A pensare a Parma mi viene da dire che questa chiesa eretta nel 1210 circa dovesse trovarsi ai limiti estremi nella città (tutt'ora si trova all'inizio del centro partendo dalla zona comunemente chiamata Oltretorrente) durante il medioevo. Molto probabilmente si trovava su una delle strade che portava alla via Francigena (la più importante via di pellegrinaggio che attraversa la nostra zona).

La sua storia poi si perde nel silenzio di una chiesa sempre usata, per poi tornare alla ribalta nel 1415 quando l'architetto Giorgio da Erba le da la forma attuale.
Da quel momento in poi la sua storia vede alternarsi la proprietà all'abate di S. Giovanni Evangelista, alla chiesa di Santa Maria in borgo Traschieri, alla Confraternita di S. Giuseppe e infine alla Congregazione della Carità.
Il 16 settembre 1933 viene eretta parrocchia in sostituzione di S. Maria in borgo Taschieri e in quel momento le viene dato un nuovo restauro.




La chiesa in questi giorni di settembre ci regala luci e ombre molto evocative: si appoggiano su statue e dipinti, lambiscono volti e nascondono mostri, rivelano pietà nascoste e lasciano soprattutto il tempo per la meditazione.
Questa piccola chiesa dall'esterno spoglio e lasciato a se stesso, rivela un interno accogliente anche se purtroppo non curato come dovrebbe. Di certo non è colpa dei fedeli (a qualunque ora sono passata ho sempre trovato qualcuno che pregava) o delle donne che ci badano: purtroppo necessiterebbe una pulizia profonda. Vabbè che anche i ragni sono creature di Dio, ma certe loro ragnatele ricordano dei film horror.
Ma in fin dei conti importa che il luogo di culto sia fruibile e accogliente.
E la cappella del Santissimo Sacramento accoglie il fedele in preghiera con una magnificenza non troppo ingombrante e una luce che si riflette sl legno dorato di ispirazione barocca.



In questa chiesa ci sono almeno due dipinti che mi hanno molto colpito o per la sua rarità del soggetto o per la sua strana impostazione.
Per il primo esempio si tratta di una Madonna allattante il Bambino, un affresco del XV secolo. Spicca per la sua isolata presenza su una parete completamente spoglia, ma anche per essere ben circondata da ex voto. Non ho saputo indagare se questa Madonna viene invocata per particolari grazie, ma spero di scoprirlo presto.


Per il secondo esempio c'è il dipinto "San Lorenzo e San Rocco con la Madonna detta di Campagna". La cosa particolare è proprio la Madonna che è un busto di terracotta del XVI secolo.
Il nome della Madonna viene dal fatto che nei tempi passati veniva invocata per essere preservati dalle alluvioni e piogge eccessive e nel caso portata in processione per la città.

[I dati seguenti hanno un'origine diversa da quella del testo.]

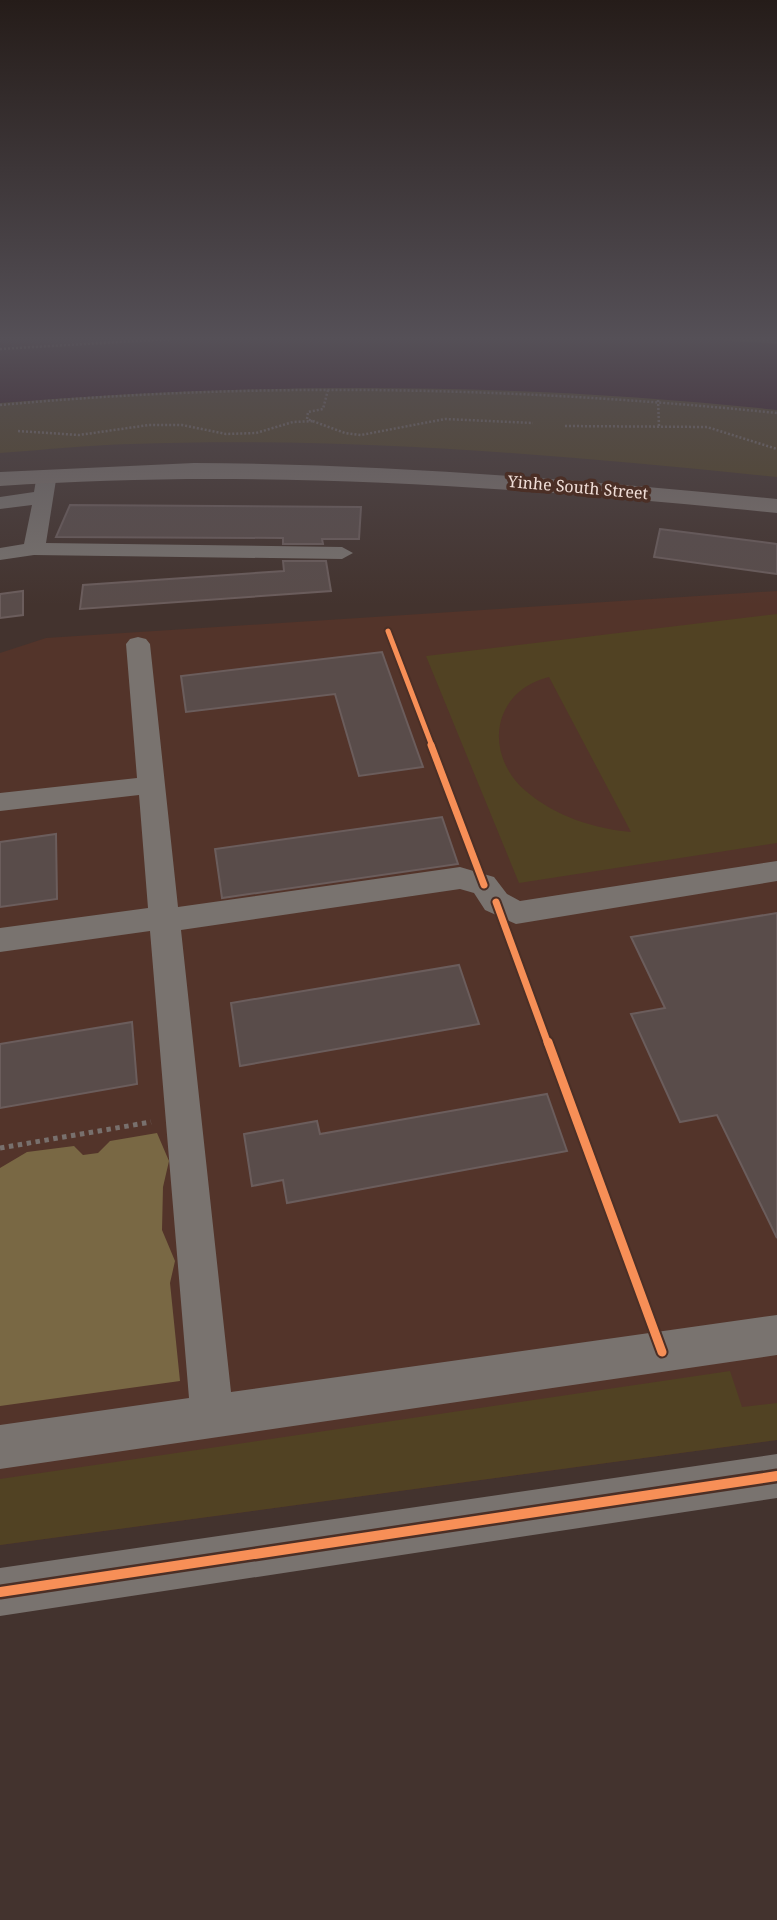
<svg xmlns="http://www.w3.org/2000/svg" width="777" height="1920" font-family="'Noto Serif',serif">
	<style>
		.built { fill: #53342a }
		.green { fill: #514223; fill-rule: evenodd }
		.forest { fill: #796844 }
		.water { fill: #311020 }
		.building { fill: #594c4a; stroke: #6b5d5c; stroke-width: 2 }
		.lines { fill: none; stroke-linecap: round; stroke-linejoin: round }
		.path-far1 { stroke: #78706d; stroke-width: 2.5; stroke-dasharray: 2 2; stroke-linecap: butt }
		.path { stroke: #78706d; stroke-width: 5; stroke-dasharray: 4.5 4.5; stroke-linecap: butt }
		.minor { fill: #79736f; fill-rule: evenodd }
		.major { fill: #7c736e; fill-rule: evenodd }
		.cycleway-far3-casing { stroke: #4b2f26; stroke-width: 9 }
		.cycleway-far2-casing { stroke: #4b2f26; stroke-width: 11 }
		.cycleway-far1-casing { stroke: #4b2f26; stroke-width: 13 }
		.cycleway-casing { stroke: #4b2f26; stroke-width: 15 }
		.cycleway-far3 { stroke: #f78f57; stroke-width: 5 }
		.cycleway-far2 { stroke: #f78f57; stroke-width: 7 }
		.cycleway-far1 { stroke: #f78f57; stroke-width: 9 }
		.cycleway { stroke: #f78f57; stroke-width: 10 }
		.labels { text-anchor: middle; stroke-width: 7; stroke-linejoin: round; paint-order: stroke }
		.far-street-label { font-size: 16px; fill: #f0ded8; stroke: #4b2f26 }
	</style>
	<rect width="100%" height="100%" fill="#43332e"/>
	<!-- built -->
	<polygon class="built" points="777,591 777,1440 0,1545 0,653 46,638"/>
	<!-- green -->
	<g class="green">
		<path d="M0 336H777V477C563 455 347 436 132 444 88 445 44 450 0 453Z"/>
		<path d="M777 614V843L519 883 426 656ZM549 677 631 832C595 829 555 816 527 792 483 756 491 691 549 677Z"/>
		<polygon points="730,1371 742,1407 777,1403 777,1440 0,1545 0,1479"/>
	</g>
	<!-- forest -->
	<polygon class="forest" points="157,1133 169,1161 163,1187 162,1230 175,1261 170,1283 180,1381 0,1406 0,1168 27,1152 74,1146 83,1155 98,1153 110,1141"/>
	<!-- water -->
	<path class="water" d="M86 336H658L777 344V410C517 382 261 382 0 403V338Z"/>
	<!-- building -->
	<g class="building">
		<polygon points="70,505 361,507 359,539 322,539 323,544 283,544 283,538 56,537"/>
		<polygon points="660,529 777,544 777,574 654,557"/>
		<polygon points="283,561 326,561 331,591 80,609 83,585 284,571"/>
		<polygon points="23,591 23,615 0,618 0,594"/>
		<polygon points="382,652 423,767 359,776 335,694 186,712 181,676"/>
		<polygon points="442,817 458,864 222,898 215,849"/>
		<polygon points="56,834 57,899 0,907 0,842"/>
		<polygon points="777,913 777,1238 717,1115 680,1122 631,1014 665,1008 631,937"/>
		<polygon points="459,965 479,1024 240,1066 231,1003"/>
		<polygon points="132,1022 137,1084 0,1108 0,1044"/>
		<polygon points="547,1094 567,1151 287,1203 283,1180 252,1186 244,1134 317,1121 320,1134"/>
	</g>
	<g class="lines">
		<!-- path-far1 -->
		<g class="path-far1">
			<polyline points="695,336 777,342"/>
			<polyline points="0,349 221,336"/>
			<polyline points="328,390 323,409 308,412 307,419 345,433 361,435 445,419 533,423"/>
			<polyline points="658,400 659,426"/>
			<path d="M0 405C258 381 519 387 777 413"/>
			<polyline points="565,426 707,427 777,449"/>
			<polyline points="18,431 79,435 149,425 182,425 226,434 256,433 293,422 315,421"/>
		</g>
		<!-- path -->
		<polyline class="path" points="0,1148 151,1122"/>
		<!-- minor -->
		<g class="minor">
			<polygon points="46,474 56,480 46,543 342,547 353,553 342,559 34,555 0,560 0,548 24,544 32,505 0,509 0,497 34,492 36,480"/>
			<polygon points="138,637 146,639 150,644 178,907 460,867 494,877 507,894 520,901 777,861 777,881 516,924 485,910 474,893 460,889 181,930 231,1392 777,1315 777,1355 0,1469 0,1425 189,1398 150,931 0,952 0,928 148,908 139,795 0,811 0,793 137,778 126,644 130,639"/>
			<polygon points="777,1454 777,1498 0,1616 0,1568"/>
		</g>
		<!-- major -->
		<path class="major" d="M194 463C389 464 583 480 777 499V513C516 487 262 468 0 486V472Z"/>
		<defs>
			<polyline id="cycleway-far3" points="388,631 432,746"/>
			<g id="cycleway-far2">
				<polyline points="431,745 484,885"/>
				<polyline points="496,902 548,1044"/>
			</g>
			<polyline id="cycleway-far1" points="548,1042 662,1352"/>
			<polyline id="cycleway" points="0,1592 777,1476"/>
		</defs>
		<!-- cycleway-far3 casing -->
		<use href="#cycleway-far3" class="cycleway-far3-casing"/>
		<!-- cycleway-far2 casing -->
		<use href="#cycleway-far2" class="cycleway-far2-casing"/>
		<!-- cycleway-far1 casing -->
		<use href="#cycleway-far1" class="cycleway-far1-casing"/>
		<!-- cycleway casing -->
		<use href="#cycleway" class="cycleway-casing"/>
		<!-- cycleway-far3 -->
		<use href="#cycleway-far3" class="cycleway-far3"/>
		<!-- cycleway-far2 -->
		<use href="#cycleway-far2" class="cycleway-far2"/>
		<!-- cycleway-far1 -->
		<use href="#cycleway-far1" class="cycleway-far1"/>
		<!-- cycleway -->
		<use href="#cycleway" class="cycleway"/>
	</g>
	<!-- sky -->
	<linearGradient id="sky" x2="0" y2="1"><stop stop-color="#251c19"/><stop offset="0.56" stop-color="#555057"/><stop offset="1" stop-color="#555057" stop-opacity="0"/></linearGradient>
	<rect width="777" height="605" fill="url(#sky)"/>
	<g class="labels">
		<!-- far-street labels -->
		<g class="far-street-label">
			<text transform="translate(578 487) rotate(5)" y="6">Yinhe South Street</text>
		</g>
	</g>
</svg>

Ma ammetto che ciò che mi ha colpito sin dall'inizio sono i capitelli.
Di certo sono l'elemento più originale della chiesa, anche se il professore Arturo Quintavalle li data nel XII secolo facendoli scolpire da due scultori della bottega della Cattedrale di Parma, guidata dal "Maestro dei Mesi" e di influenza cluniacense.
Non tutti i capitelli sono ben comprensibili e trovano certa spiegazione. Purtroppo questo grande fumetto di pietra ha perso la parola, perdendo con la morte i suoi lettori. Noi rimaniamo silenti e possiamo solo cercare di avventurarci in spiegazioni, anche se mai davvero lo potremo capire.


Due sirene con code biforcute e due serpenti intrecciati che le mordono

Centauro sagittario trattenuto da un uomo nudo e...

...attaccato da animale che lo morde.

Aquile e serpenti a X


Uno dei due grifoni presenti nella chiesa. Entrambi sono solitari e non coinvolti in scene particolari.

Leone con due corpi. Di solito si vede il contrario: due teste e un sol corpo.

La strage degli Innocenti

Uomini carponi. Agli angoli si possono notare delle teste che uniscono gli uomini attorno a tutto il capitello.

Cavaliere. Alla sua destra si possono intravedere due uomini che lottano.
Questo personaggio viene collegato ai racconti che proprio nel XII secolo iniziavano a farsi largo nella società medievali: chanson de geste e romanzi cortesi.


Ecco il primo reportage dei monumenti della mia città. Spero che vi abbia incuriosito ad andarla a visitare.